Editor's Note: We're featuring individually chosen FYC's for various longshots in the Oscar race. We'll never repeat a film or a category so we hope you enjoy the variety of picks. And if you're lucky enough to be an AMPAS, HFPA, or Critics Group voter, take note! Here's Jason on Enemy.
Toronto is a city always standing in for other places; I grew up about two hours from it and I've visited many times (I love that I saw David Cronenberg's Crash, filmed in that city, on a downtown screen there since it wasn't playing anywhere closer to me) and I've always described the town as "New York City, but clean." It is a bit sterile, a lot cold (I refer you to Cronenberg again - where else could he possibly call home?), a bit personality-free. So what better place to set Denis Villenueve's Enemy, a dark nightmare of doubles, then?
Jose Saramago's novel The Double, on which the film is based, is of course set in Portugal but more importantly it spends big chunks carrying its characters off to the countryside; Enemy however never makes it out of downtown Toronto -- there is no "out of Toronto." The city seen from far above floats between the Great Lake on one side and tundra or mist or maybe just the edge of the known world on the other; meanwhile the streets are webbed with trolley-wires and the buildings all seem like computer renderings half-finished. We see people walking the streets but they have all the presence of the ghosts haunting The Matrix, and the expressways seem to endlessly circle around in a Truman Show like loop.
Enemy came out just before Under the Skin and I think Glazer's (beautiful, unforgettable) film slinked off with some of its surreal cache, but they do feel like brother and sister in (eight) arms to me - an alien pas de deux of men and women rising up out of and sinking down into black and brown surfaces. The world that Production Designer Patrice Vermette (previously nominated for an Oscar for The Young Victoria in 2011) crafts for Jake Gyllenhaal to get quite literally lost in, two times over, is seductively detailed under the hang of that yellow Soderberghian fog - the fans of arachnid legs hanging as window treatments or a women's hair; the classrooms and hotel hallways and barren shadowed shelves of bachelor pads sliding under liquid amber; the concrete columns and dark woods, hard things, that somehow manage to feel fecund, prepared to burst, with lord knows what. Everything leans in.

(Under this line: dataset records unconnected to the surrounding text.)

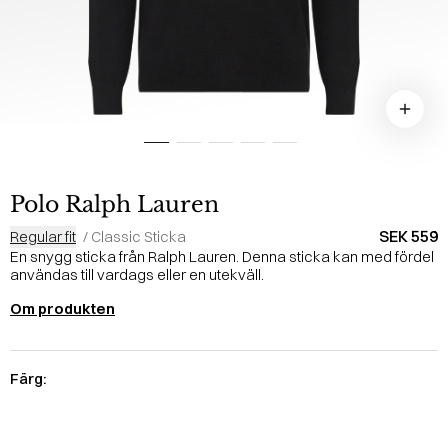
Polo Ralph Lauren
SEK 559
Regular fit
/
Classic Sticka
En snygg sticka från Ralph Lauren. Denna sticka kan med fördel
användas till vardags eller en utekväll.
Om produkten
Färg:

All in this cold sterile city, a mask of sanity (or more aptly a motorcycle helmet, detailed with arched limbs) is preparing to slip, to strike - Enemy gives Toronto this magnificent frightening face all its own (under the other) by reveling in its too-smooth details and painting them strange, other, off. A pair of curved towers twisting, you might even say pulsating, above, and the pregnant woman stalking their inside, washing her belly in the featureless shower's steam expectantly - what else could possibly fill up these rooms but lord knows what in the shadows?